╭─ EXTRACT TO READ
As museums, galleries and other cultural organisations in Northern Ireland continue to reopen their doors to visitors, the sector is being supported by an audience research project called Culture Beyond Covid.
The initiative, led by audience development agency Thrive and backed by the Arts Council of Northern Ireland’s Organisations Emergency Programme and the National Lottery Heritage Fund, is designed to help organisations find out how audience motivations and behaviours are being influenced by the pandemic as well as ongoing government restrictions and messaging.
The first Culture Beyond Covid research strand is aimed at visual arts venues in Northern Ireland. Participating galleries are encouraging their audiences to complete a survey and are then using the results to compare themselves with other venues. Culture Beyond Covid for the visual arts sector closes today and the full results will be shared mid-October.
The next two strands of Culture Beyond Covid will take place in mid-October for ticketed organisations and in November for heritage organisations, including museums.
The MAC arts centre in Belfast has already taken part in an earlier Thrive research project called After the Interval, which was designed for ticketed organisations trying to cope with the challenge of loss of ticket revenue, which was one of the immediate impacts of Covid-19.
“After the Interval gave us lots of useful insights into when people would feel comfortable returning, with what measures in place and what we could do to reassure them of the MAC’s status as a Covid-secure venue,” a MAC spokeswoman said. “Our own concerns have centred around how to be a vibrant cultural hub and play our role in the return to normal for our community.”
╰─
╭─ DATA FOR ANALYSIS
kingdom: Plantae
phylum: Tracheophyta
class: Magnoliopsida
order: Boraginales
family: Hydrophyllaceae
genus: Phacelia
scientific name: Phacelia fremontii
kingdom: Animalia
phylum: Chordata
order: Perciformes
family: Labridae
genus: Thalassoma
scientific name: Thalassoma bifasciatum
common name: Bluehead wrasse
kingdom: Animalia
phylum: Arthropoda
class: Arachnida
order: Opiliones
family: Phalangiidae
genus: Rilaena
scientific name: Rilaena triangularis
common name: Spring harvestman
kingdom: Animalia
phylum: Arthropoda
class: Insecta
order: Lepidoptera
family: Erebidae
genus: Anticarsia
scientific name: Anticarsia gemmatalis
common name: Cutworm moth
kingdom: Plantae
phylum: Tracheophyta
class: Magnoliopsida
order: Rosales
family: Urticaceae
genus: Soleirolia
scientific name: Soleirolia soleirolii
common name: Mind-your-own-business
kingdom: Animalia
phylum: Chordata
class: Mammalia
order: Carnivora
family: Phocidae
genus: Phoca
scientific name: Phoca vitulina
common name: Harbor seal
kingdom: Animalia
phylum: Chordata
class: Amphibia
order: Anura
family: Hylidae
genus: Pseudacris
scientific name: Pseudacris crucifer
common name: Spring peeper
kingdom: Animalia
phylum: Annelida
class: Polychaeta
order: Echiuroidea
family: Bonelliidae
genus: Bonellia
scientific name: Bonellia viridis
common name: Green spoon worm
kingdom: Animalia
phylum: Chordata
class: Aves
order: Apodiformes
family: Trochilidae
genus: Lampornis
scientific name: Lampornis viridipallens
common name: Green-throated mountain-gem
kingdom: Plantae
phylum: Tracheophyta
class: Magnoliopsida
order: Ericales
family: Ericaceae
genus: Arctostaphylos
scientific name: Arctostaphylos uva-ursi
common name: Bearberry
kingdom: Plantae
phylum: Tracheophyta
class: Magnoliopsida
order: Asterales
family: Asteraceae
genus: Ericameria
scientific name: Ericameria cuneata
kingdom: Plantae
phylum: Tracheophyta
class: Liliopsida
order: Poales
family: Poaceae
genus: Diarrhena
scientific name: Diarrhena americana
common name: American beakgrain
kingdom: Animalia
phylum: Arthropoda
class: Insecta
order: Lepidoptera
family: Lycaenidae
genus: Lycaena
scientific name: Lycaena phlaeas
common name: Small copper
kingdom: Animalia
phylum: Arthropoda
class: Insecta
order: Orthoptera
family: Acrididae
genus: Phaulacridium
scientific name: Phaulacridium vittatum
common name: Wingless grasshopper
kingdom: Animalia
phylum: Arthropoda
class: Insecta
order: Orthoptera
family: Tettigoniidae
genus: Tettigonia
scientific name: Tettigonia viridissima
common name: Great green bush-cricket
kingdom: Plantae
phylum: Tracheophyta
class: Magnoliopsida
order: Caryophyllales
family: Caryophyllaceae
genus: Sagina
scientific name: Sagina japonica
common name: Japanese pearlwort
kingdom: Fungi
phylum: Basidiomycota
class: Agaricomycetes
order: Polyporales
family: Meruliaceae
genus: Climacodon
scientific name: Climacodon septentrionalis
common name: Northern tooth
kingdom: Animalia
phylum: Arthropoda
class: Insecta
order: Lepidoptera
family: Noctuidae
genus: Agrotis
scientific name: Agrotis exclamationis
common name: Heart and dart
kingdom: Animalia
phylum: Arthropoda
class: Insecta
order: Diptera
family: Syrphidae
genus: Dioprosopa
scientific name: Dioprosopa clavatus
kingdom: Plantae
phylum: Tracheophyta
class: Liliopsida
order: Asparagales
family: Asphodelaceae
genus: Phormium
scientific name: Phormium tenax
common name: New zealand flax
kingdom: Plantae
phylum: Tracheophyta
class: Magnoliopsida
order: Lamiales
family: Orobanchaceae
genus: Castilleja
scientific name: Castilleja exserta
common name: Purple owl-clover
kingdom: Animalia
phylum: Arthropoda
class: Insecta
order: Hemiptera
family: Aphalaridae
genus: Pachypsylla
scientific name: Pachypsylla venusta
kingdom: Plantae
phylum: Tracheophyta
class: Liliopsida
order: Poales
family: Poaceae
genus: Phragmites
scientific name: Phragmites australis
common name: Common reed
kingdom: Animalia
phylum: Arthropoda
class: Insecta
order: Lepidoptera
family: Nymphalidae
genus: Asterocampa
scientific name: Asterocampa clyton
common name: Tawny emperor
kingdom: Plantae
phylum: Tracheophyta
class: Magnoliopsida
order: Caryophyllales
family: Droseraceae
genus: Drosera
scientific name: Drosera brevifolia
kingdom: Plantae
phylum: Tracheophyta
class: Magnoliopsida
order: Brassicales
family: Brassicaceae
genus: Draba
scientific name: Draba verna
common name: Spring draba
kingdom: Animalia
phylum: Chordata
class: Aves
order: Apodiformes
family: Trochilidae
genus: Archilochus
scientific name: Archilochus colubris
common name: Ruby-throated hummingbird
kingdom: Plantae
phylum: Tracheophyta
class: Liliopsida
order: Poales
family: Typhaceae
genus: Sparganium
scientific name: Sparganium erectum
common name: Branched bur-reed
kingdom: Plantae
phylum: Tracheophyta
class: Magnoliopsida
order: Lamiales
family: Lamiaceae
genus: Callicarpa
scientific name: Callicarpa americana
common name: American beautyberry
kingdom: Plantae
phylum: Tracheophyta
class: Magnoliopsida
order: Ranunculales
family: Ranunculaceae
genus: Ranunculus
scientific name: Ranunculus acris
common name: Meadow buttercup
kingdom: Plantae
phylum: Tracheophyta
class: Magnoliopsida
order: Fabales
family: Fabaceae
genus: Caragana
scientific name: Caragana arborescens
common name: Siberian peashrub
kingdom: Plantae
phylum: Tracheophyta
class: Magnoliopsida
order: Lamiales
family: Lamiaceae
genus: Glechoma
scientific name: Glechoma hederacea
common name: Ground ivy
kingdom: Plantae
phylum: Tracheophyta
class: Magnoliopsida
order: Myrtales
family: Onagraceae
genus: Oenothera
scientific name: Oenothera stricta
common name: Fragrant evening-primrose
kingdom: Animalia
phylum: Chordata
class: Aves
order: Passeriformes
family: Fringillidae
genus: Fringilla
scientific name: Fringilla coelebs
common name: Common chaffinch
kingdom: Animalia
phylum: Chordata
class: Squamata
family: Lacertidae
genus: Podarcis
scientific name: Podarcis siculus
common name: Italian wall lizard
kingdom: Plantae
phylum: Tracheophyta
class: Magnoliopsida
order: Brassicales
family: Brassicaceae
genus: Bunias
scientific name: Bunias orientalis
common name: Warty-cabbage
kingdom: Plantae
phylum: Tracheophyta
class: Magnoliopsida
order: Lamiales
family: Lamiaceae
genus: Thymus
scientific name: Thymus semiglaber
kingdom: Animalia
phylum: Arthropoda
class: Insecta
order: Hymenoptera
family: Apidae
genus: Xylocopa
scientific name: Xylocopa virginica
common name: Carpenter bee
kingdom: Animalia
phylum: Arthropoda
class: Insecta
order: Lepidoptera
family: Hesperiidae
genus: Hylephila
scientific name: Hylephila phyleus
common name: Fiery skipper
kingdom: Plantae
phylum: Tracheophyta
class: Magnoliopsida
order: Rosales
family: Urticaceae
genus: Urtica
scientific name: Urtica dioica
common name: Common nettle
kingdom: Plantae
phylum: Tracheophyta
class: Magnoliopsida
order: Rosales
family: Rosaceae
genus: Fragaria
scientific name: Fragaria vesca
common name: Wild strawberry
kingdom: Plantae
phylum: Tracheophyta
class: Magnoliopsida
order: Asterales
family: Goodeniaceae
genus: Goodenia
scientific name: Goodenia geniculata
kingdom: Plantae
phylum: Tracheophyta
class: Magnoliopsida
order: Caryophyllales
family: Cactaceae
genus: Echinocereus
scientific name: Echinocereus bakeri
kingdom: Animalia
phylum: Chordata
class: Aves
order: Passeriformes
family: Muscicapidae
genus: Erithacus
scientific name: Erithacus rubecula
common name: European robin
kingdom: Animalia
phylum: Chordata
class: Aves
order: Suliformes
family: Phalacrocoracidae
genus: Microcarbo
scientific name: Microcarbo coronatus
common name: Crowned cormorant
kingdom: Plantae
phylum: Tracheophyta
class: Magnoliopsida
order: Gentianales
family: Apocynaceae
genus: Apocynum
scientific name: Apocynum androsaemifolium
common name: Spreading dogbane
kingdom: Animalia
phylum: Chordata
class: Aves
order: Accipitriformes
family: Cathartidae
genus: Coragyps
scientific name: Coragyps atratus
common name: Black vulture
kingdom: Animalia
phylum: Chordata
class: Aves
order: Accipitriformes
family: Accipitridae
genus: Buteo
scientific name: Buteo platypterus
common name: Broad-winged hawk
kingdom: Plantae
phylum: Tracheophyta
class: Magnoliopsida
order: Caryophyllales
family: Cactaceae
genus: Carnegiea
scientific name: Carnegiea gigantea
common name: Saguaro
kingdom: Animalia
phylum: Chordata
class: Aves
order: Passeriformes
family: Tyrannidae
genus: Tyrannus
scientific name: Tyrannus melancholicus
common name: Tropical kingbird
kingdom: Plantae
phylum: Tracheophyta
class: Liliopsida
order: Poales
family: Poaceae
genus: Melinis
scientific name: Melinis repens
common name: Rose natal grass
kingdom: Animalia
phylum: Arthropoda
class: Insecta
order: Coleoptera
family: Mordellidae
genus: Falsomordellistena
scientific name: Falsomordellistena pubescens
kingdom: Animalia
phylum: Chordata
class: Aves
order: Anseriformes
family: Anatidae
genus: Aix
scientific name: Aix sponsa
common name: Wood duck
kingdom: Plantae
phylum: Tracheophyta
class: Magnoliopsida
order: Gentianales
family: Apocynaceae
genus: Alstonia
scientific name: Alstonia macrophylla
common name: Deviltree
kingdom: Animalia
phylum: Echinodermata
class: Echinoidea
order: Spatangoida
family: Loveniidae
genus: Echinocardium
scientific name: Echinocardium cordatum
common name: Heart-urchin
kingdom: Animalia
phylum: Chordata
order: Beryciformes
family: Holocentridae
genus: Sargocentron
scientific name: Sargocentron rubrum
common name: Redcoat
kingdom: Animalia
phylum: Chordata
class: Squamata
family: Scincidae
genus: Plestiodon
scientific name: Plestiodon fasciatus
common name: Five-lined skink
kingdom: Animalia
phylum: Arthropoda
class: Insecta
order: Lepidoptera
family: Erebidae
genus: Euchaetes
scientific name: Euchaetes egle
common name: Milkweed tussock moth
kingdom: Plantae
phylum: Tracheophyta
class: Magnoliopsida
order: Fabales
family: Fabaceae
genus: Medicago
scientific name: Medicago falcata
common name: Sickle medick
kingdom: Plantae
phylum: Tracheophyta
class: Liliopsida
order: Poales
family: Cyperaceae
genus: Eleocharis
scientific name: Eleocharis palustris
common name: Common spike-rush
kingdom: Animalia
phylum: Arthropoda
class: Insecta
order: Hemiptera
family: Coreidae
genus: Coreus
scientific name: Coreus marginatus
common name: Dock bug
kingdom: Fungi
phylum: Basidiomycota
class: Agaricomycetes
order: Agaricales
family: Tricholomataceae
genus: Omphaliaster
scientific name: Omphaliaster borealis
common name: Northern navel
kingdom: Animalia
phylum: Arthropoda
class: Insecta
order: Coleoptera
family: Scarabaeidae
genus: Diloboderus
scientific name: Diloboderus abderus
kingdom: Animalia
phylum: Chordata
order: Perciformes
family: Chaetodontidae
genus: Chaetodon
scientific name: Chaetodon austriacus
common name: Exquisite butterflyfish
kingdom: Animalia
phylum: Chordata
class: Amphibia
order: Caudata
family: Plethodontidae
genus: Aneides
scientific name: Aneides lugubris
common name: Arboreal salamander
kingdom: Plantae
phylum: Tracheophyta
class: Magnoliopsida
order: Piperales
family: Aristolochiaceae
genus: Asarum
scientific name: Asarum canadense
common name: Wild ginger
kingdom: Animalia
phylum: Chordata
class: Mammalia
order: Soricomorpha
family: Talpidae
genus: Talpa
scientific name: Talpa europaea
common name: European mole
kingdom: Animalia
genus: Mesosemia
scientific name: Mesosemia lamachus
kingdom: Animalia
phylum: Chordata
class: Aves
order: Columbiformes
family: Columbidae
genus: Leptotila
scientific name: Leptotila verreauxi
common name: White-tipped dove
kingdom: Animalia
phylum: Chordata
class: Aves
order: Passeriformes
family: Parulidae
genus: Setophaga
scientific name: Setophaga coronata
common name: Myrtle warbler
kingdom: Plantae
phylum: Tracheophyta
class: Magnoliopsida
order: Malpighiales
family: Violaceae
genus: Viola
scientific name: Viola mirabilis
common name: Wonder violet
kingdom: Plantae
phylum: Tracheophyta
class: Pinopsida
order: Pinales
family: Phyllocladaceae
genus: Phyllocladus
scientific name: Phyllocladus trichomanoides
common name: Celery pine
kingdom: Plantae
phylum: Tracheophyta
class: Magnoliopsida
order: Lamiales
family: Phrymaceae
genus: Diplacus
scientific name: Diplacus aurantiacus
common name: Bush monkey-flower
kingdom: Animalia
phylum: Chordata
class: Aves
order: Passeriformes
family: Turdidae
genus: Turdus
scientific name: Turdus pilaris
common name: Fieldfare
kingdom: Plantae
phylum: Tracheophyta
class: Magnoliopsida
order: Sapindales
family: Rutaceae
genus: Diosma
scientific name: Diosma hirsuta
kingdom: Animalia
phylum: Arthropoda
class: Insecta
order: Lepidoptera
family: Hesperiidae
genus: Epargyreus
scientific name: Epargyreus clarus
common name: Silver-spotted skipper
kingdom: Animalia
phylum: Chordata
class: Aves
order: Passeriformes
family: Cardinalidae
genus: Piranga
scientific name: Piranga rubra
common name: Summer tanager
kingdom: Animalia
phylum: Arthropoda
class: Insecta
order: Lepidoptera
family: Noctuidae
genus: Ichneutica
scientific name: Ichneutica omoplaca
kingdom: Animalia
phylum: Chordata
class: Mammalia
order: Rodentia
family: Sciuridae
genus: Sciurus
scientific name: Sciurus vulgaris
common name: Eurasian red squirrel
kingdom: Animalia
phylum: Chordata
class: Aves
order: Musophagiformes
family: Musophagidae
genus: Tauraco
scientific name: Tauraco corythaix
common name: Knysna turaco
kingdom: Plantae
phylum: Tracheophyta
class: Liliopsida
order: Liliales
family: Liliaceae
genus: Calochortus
╰─
◆ **WORK INSTRUCTION**:
Resume the article on the Culture Beyond Covid audience research from the point where it stops.

◆ **EXERCISE ANSWER**:
The MAC has been able to open its three galleries and its cafe, but not its live performance spaces. The venue has taken a number of measures to make sure people feel safe and secure when visiting, including an online booking system for the galleries; a one-way customer journey from entrance to exit; hand sanitising stations on every floor; and a 2-metre social distancing rule, which is indicated on floor vinyl and way-finding signage. Customers and staff are wearing face coverings.
The MAC has deliberately reduced daily footfall by making gallery slots available to a maximum of 50 visitors per slot. There are slots available every half hour throughout the day and opening hours have been reduced to 10am-4pm. All of this has had an inevitable knock on effect to visitor numbers, but the centre is pleased to have welcomed more 2,500 through the doors this past month.
Going forward, the MAC is keen to be able to open its performance spaces and is working hard to spread the word about its all-day cafe bar.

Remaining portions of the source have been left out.